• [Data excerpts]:
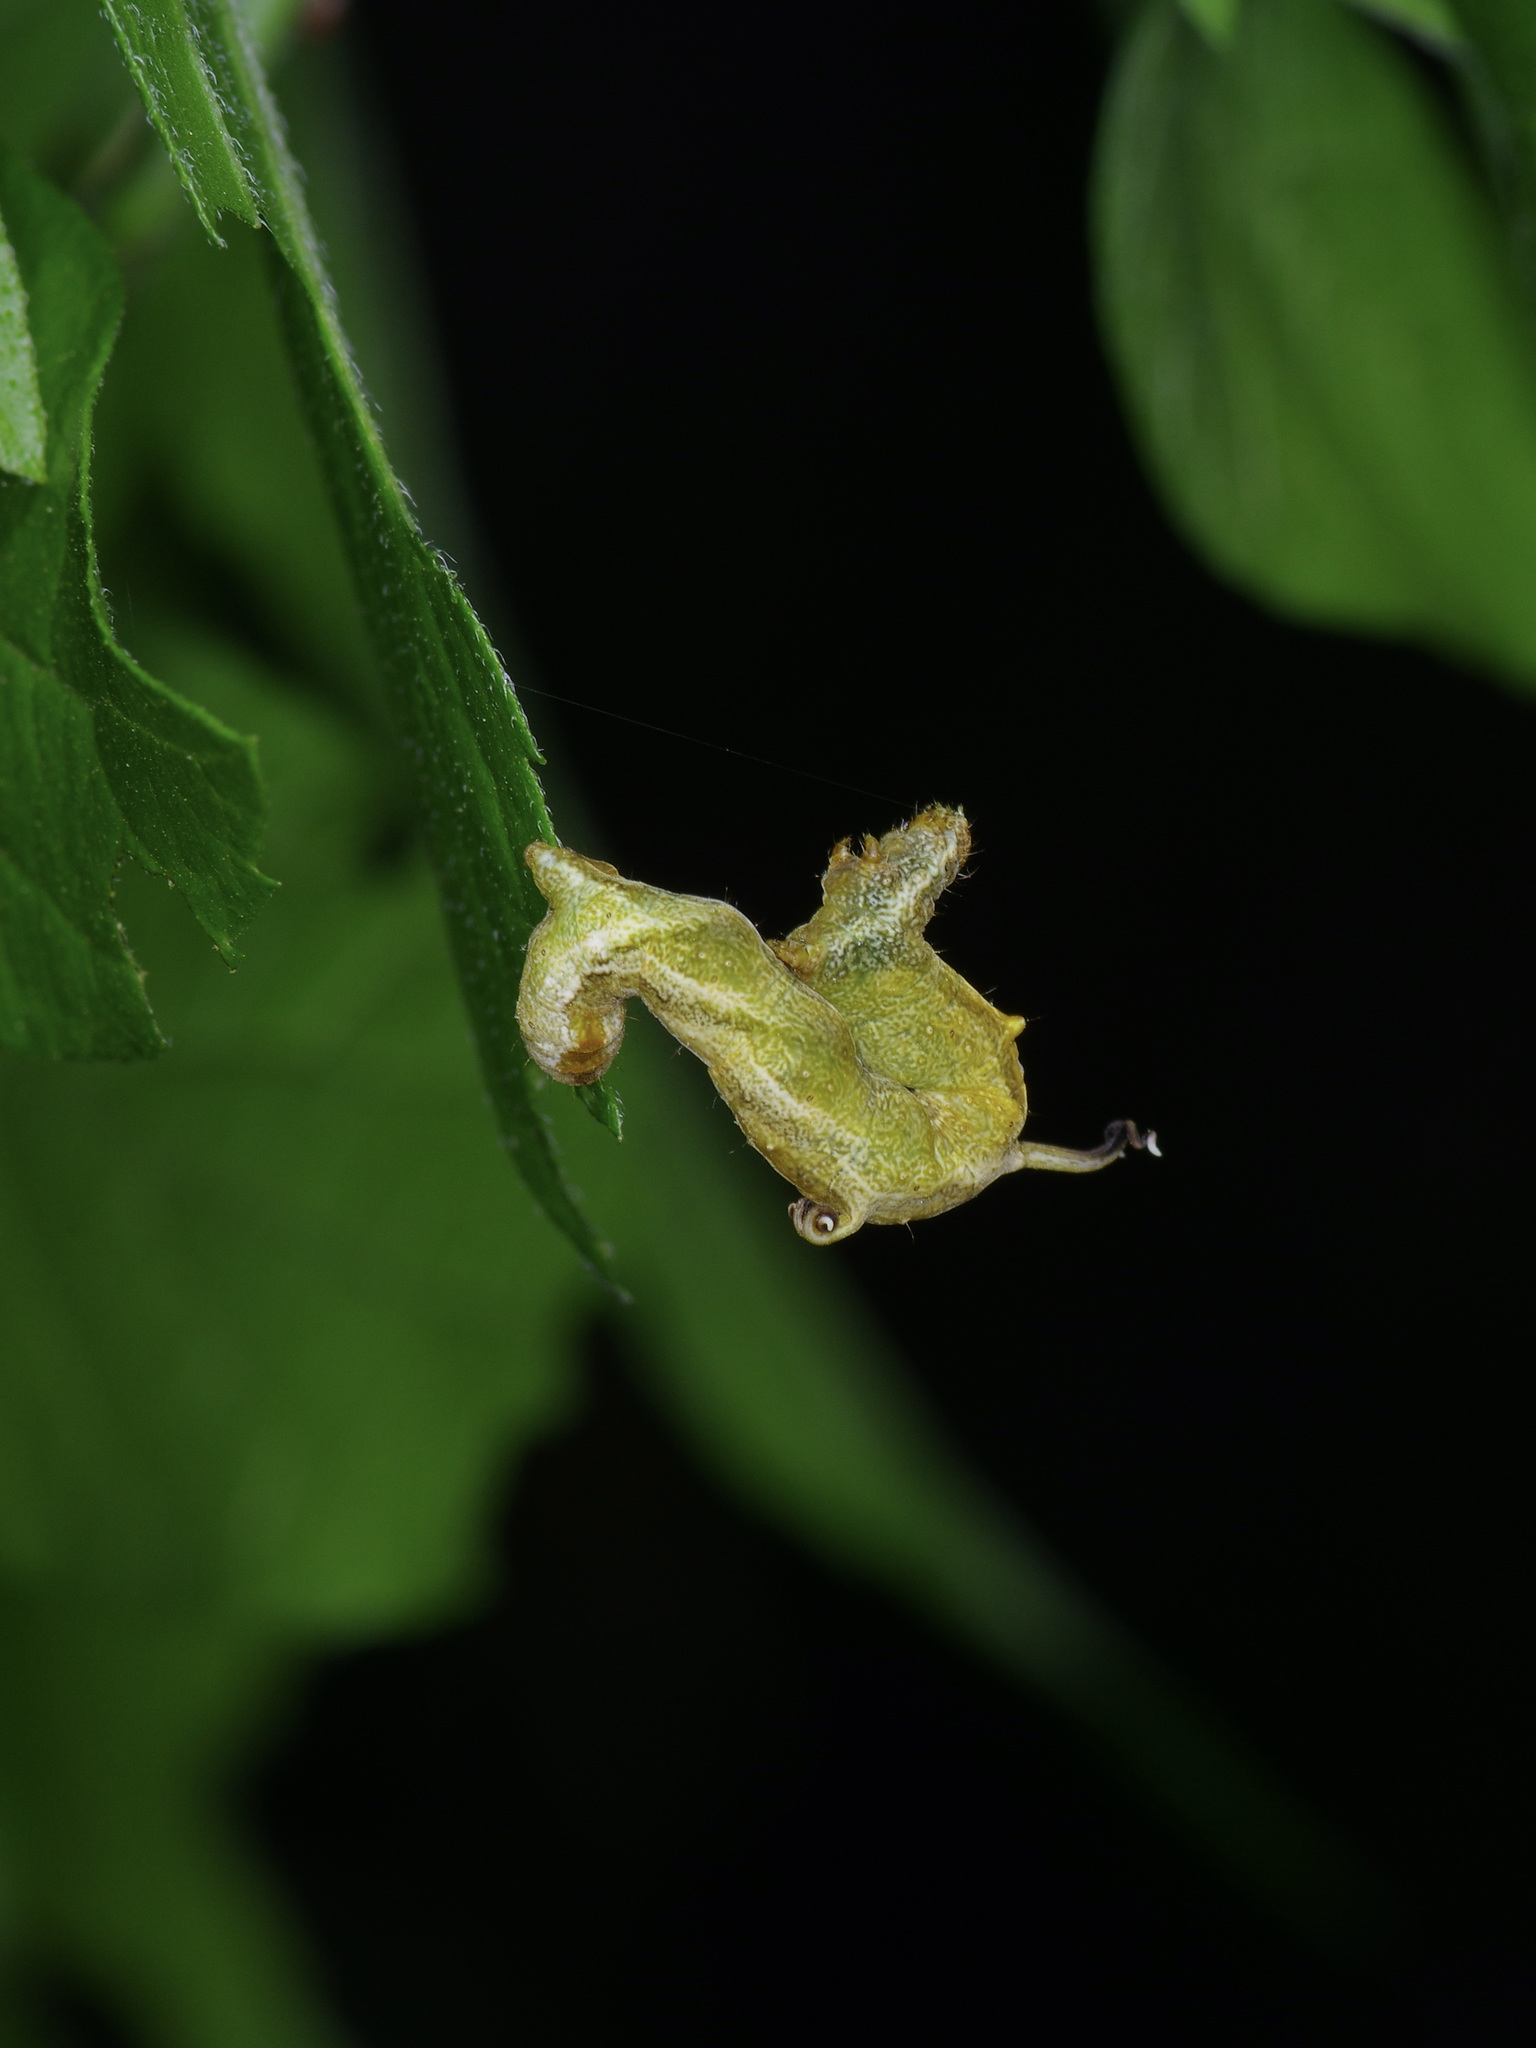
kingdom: Animalia
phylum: Arthropoda
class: Insecta
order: Lepidoptera
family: Geometridae
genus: Nematocampa
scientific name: Nematocampa resistaria
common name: Horned spanworm moth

• [Written instruction]: Rewrite the entries with "common name" changed to "vernacular name" and everything else left as it is. Omit the pictures from your output.

• [Solution for this exercise]:
kingdom: Animalia
phylum: Arthropoda
class: Insecta
order: Lepidoptera
family: Geometridae
genus: Nematocampa
scientific name: Nematocampa resistaria
vernacular name: Horned spanworm moth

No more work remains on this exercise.